Robert Perry, vice president of marketing at Mitsubishi Digital Electronics America, is one of the most vocal critics of DVI and HDMI. He paints the migration to these protected digital interfaces as part of a much larger Hollywood agenda aimed at greatly restricting if not eliminating home recording and home networking altogether. Among other things, Perry points to intrusive selectable output control mechanisms with broad remote command capabilities - enabled by DVI and HDMI and reinforced by the new encoding rules in both the HDCP and Pod Host Interface Licensing Agreement (PHILA) - as a way to further exploit pay-per-view and video-on-demand opportunities.

"If there is no way for people with legacy sets to upgrade to digital inputs, they are going to be hopping mad," Perry says. "What the average consumer does not realize is that if things keep going the way they are going, every time you hit the play button, you will automatically hit the pay button as well."

While all TV households have a stake in the outcome here, no consumer has been exposed to any potential financial penalty to date - not yet anyway. Now, this could all change with severe repercussions for everyone involved. The interface issue and the potential rapid migration away from unprotected analog interfaces driven by the relevant licensing agreements in particular, raises the possibility of penalties - huge financial penalties in many instances - on scores of early adopters and eager DTV enthusiasts.
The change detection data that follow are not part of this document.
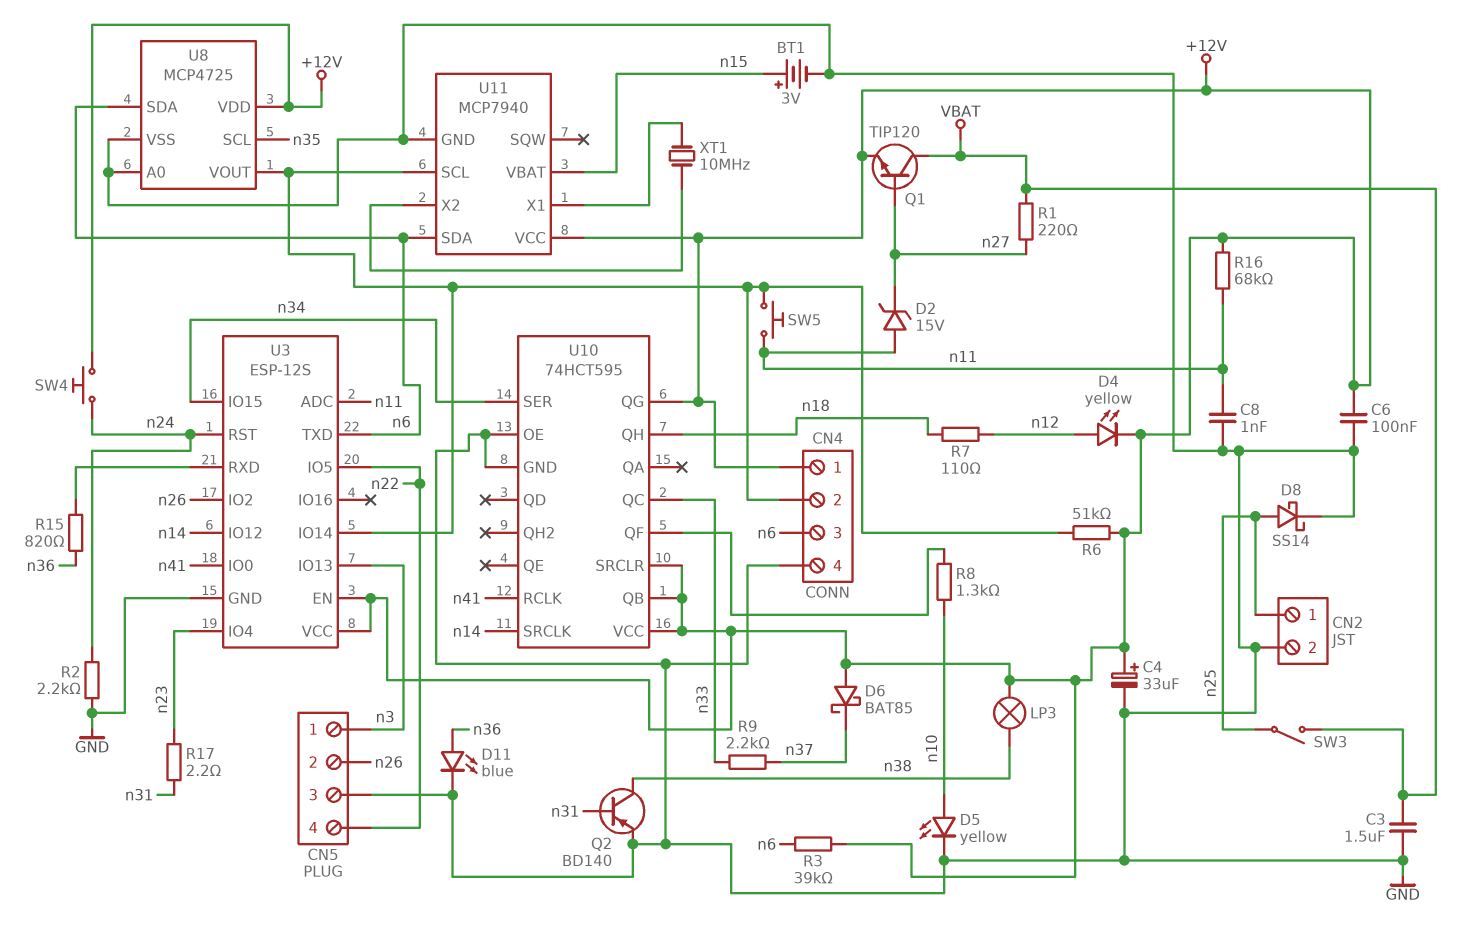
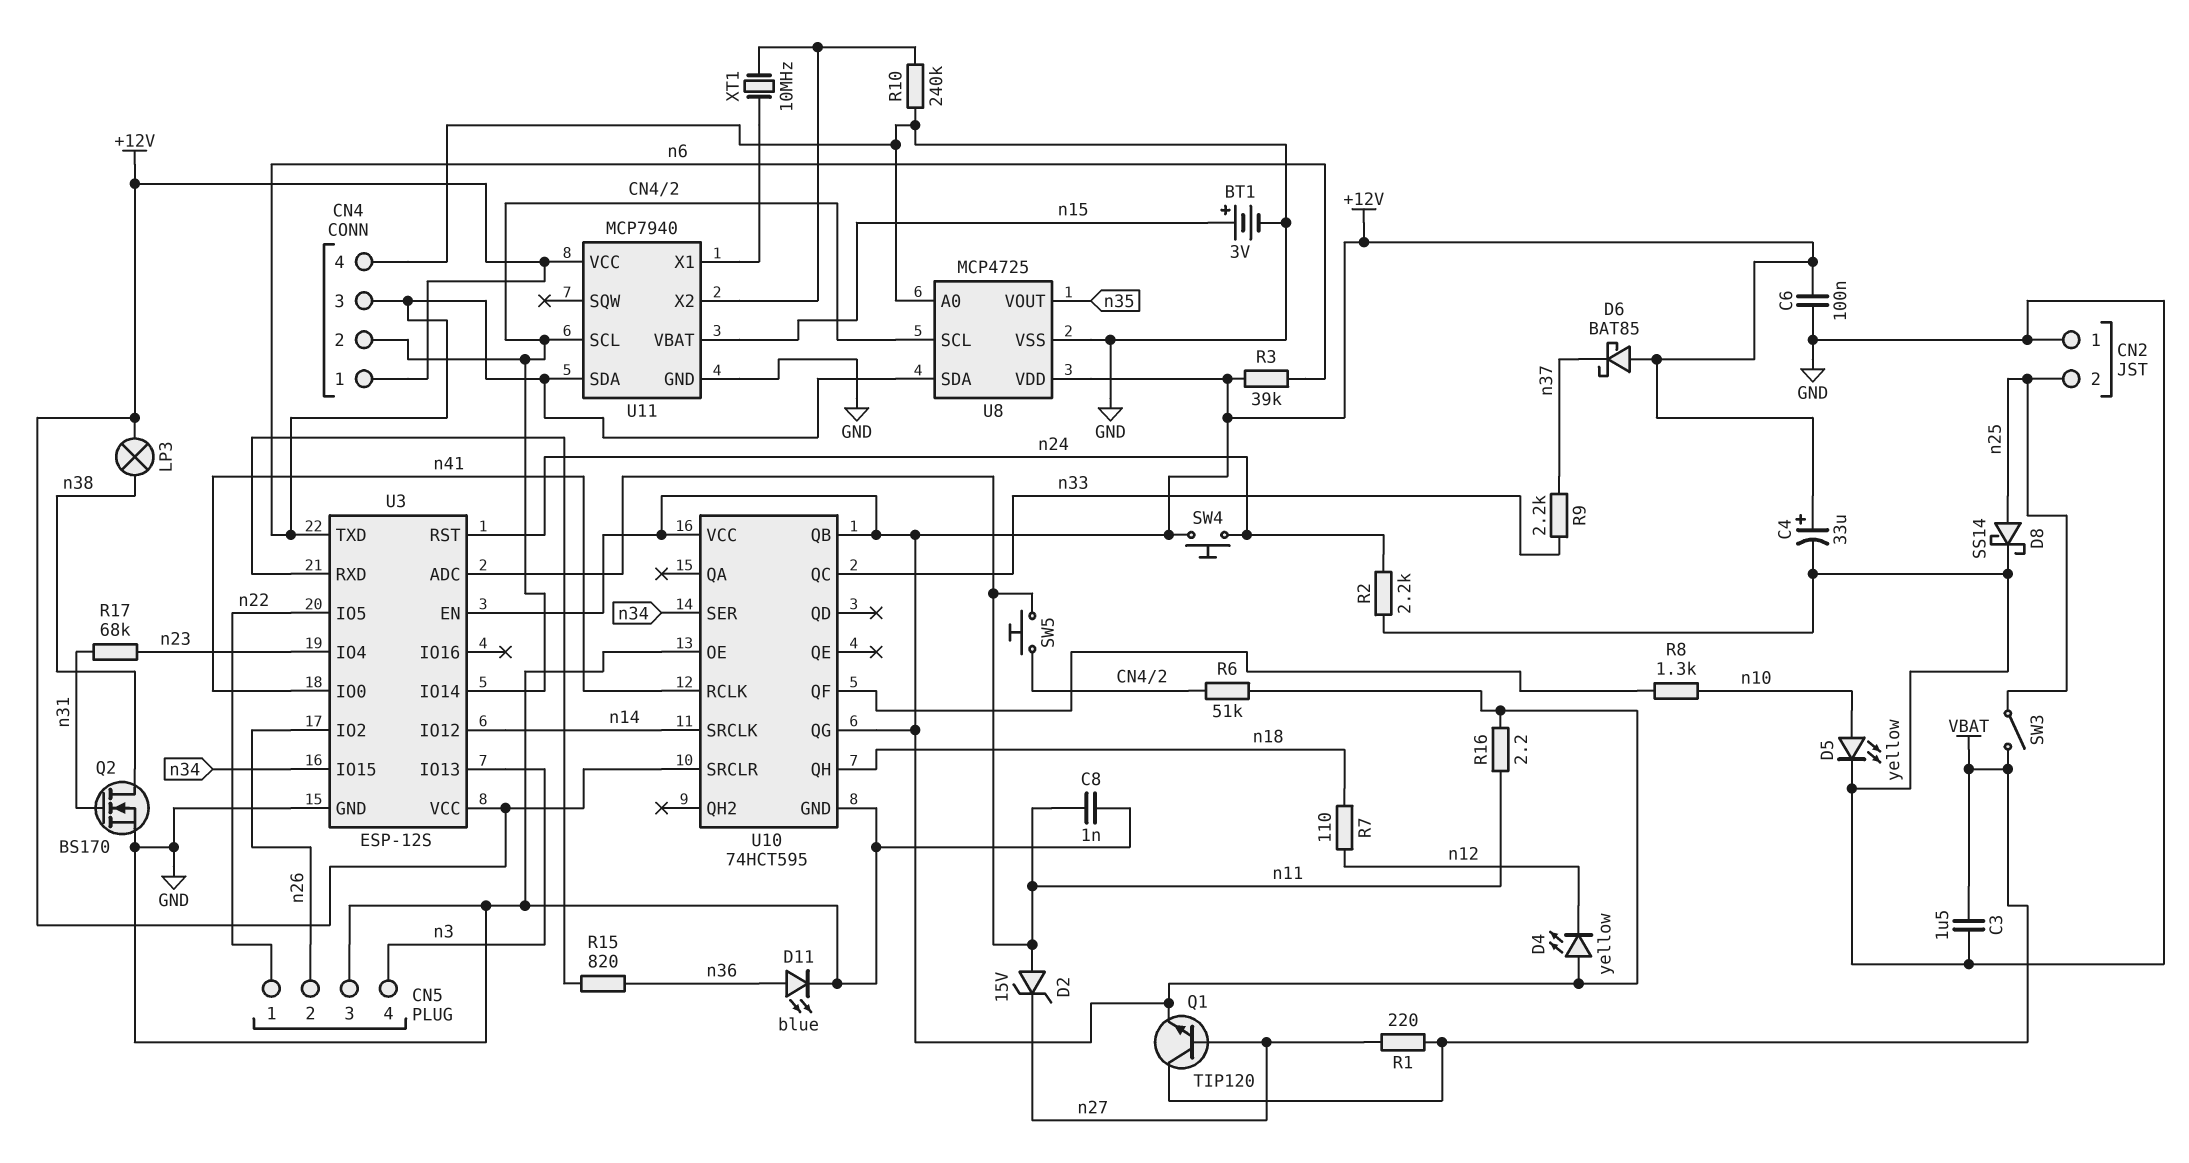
CN2 pin 1: n25 -> GND
CN2 pin 2: GND -> n25
CN5 pin 1: n3 -> n22
CN5 pin 4: n22 -> n3
D4: LED yellow (A n12, K +12V) -> LED yellow (A +12V, K n12)
Q2: PNP BD140 (B n31, C n38, E GND) -> NMOS BS170 (G n31, D n38, S GND)
R10: none -> 240k (GND, U11/X2)
R16: 68k (+12V, n11) -> 2.2 (+12V, n11)
R17: 2.2 (n23, n31) -> 68k (n23, n31)
U8 pin SCL: n35 -> CN4/2
U8 pin VOUT: CN4/2 -> n35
Is the DTV industry prepared to cope with a horde of irate customers who have been transformed from big time backers and endorsers of HDTV into owners of an unexpected and unwanted category of impaired or dysfunctional HDTV systems?

"It is confusing for everybody," says Joel Cohen, vice president of engineering for Hi-Rez Projections Inc., a home theater supplier based in Framingham, Mass. "What is compounding the confusion is that most of the big consumer electronics companies today have developed enormous entertainment or software revenue streams which they are more inclined to protect."

One step forward, two steps back? How about three steps back? Consider what one large CE retailer in California told TV Technology as he put a very different spin on what is actually unfolding.

"There are few if any products with the new DVI digital interface available today. All the previous DTV products are not compatible, and the consumer out there today buying lower cost DTV products is being misinformed," the retailer said. "He is purchasing hardware, and doing so completely unaware that it may be a deadend.

"My recommendation to FCC chairman Powell is that he ought to go up on Capitol Hill and call for what I would label as an HD depletion allowance. That would allow all the owners of obsolete DTV sets to throw them out, and take a $5000 write off," he adds.